From this JuliaCon talk Fast and Robust Least Squares / Curve Fitting by @ChrisRackauckas, I gathered that if you have a L2 loss function then you should be using NonlinearLeastSquaresProblem from the NonlinearSolve.jl package.
Indeed it should be faster and more numerically stable than other optimization methods not using the full Jacobian information.

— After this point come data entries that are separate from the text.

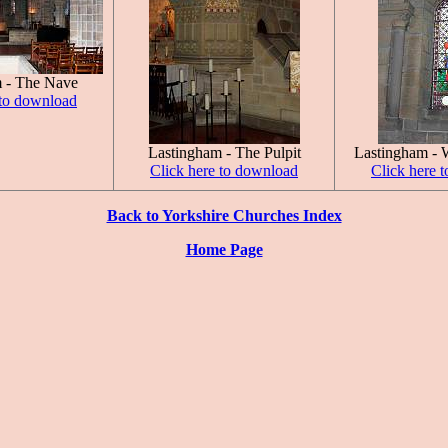
 - The Nave
 to download
Lastingham - The Pulpit
Lastingham - 
Click here to download
Click here 
Back to Yorkshire Churches Index
Home Page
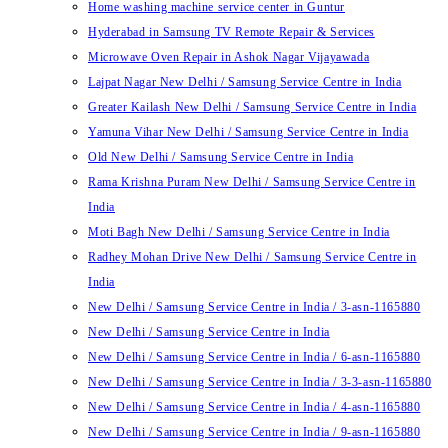
Home washing machine service center in Guntur
Hyderabad in Samsung TV Remote Repair & Services
Microwave Oven Repair in Ashok Nagar Vijayawada
Lajpat Nagar New Delhi / Samsung Service Centre in India
Greater Kailash New Delhi / Samsung Service Centre in India
Yamuna Vihar New Delhi / Samsung Service Centre in India
Old New Delhi / Samsung Service Centre in India
Rama Krishna Puram New Delhi / Samsung Service Centre in
India
Moti Bagh New Delhi / Samsung Service Centre in India
Radhey Mohan Drive New Delhi / Samsung Service Centre in
India
New Delhi / Samsung Service Centre in India / 3-asn-1165880
New Delhi / Samsung Service Centre in India
New Delhi / Samsung Service Centre in India / 6-asn-1165880
New Delhi / Samsung Service Centre in India / 3-3-asn-1165880
New Delhi / Samsung Service Centre in India / 4-asn-1165880
New Delhi / Samsung Service Centre in India / 9-asn-1165880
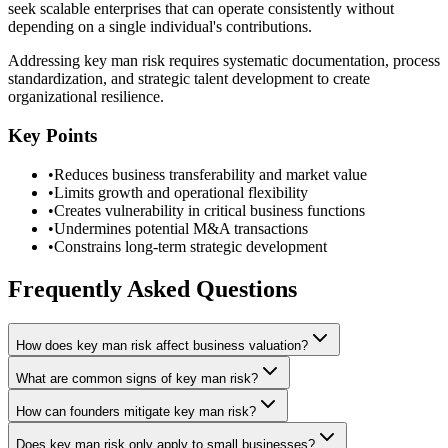
seek scalable enterprises that can operate consistently without
depending on a single individual's contributions.
Addressing key man risk requires systematic documentation, process
standardization, and strategic talent development to create
organizational resilience.
Key Points
•
Reduces business transferability and market value
•
Limits growth and operational flexibility
•
Creates vulnerability in critical business functions
•
Undermines potential M&A transactions
•
Constrains long-term strategic development
Frequently Asked Questions
How does key man risk affect business valuation?
What are common signs of key man risk?
How can founders mitigate key man risk?
Does key man risk only apply to small businesses?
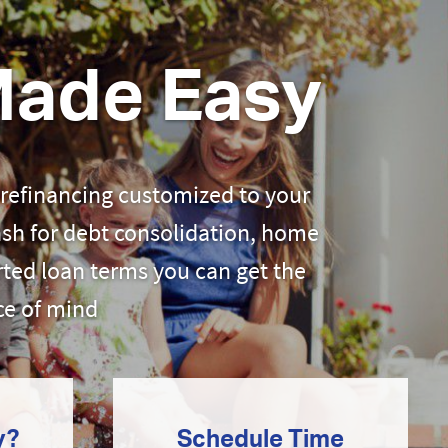
Made Easy
 refinancing customized to your
ash for debt consolidation, home
ted loan terms you can get the
ce of mind
y?
Schedule Time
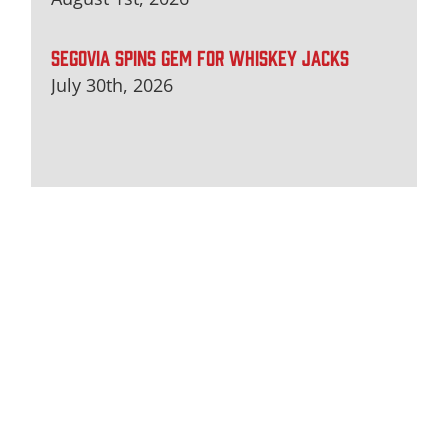
SEGOVIA SPINS GEM FOR WHISKEY JACKS
July 30th, 2026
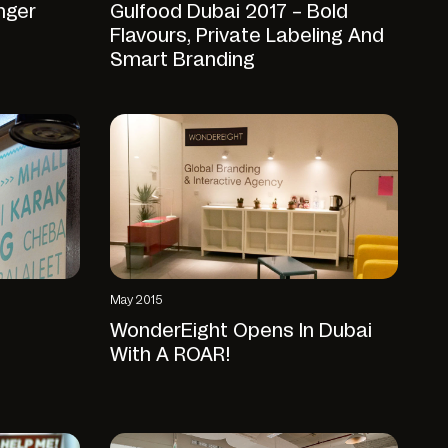
nger
Gulfood Dubai 2017 – Bold
Flavours, Private Labeling And
Smart Branding
May 2015
WonderEight Opens In Dubai
With A ROAR!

Is my understunding correct?
Hence my question: can we use NonlinearLeastSquaresProblem for training neural networks for regression tasks where the loss is a MSE? In other words, can we use NonlinearLeastSquaresProblem instead of OptimizationProblem from Optimization.jl for training neural networks with a MSE loss?
That is to say, exit Adam, SGD, LBFGS and just use Levenberg-Marquardt and Gauss-Newton?
In my use case I have a neural ODE model where the loss is the MSE between the predicted and observed time series.
On this exemple from the documentation it is indeed faster by x6 and has better objective values.
On my real cases with NeuralODEs, I am not sure yet to see such improvements, but I am still testing and trying to understand the best way to use it (Levenberg-Marquardt, Gauss-Newton, TrustRegion?). I have a few coupled ODEs (1 to 5) with small Neural Networks (~400 parameters).
I have some questions:
-
Can one use a callback function to compute metrics during the optimization and save parameters? Is it possible to do so with
NonlinearSolve? From the documentation it is not clear. -
Do you have recommendations for neuralODE specifically? Is it better to use Levenberg-Marquardt, Gauss-Newton or TrustRegion? And autodiff method? I am currently using the same as the tutorial.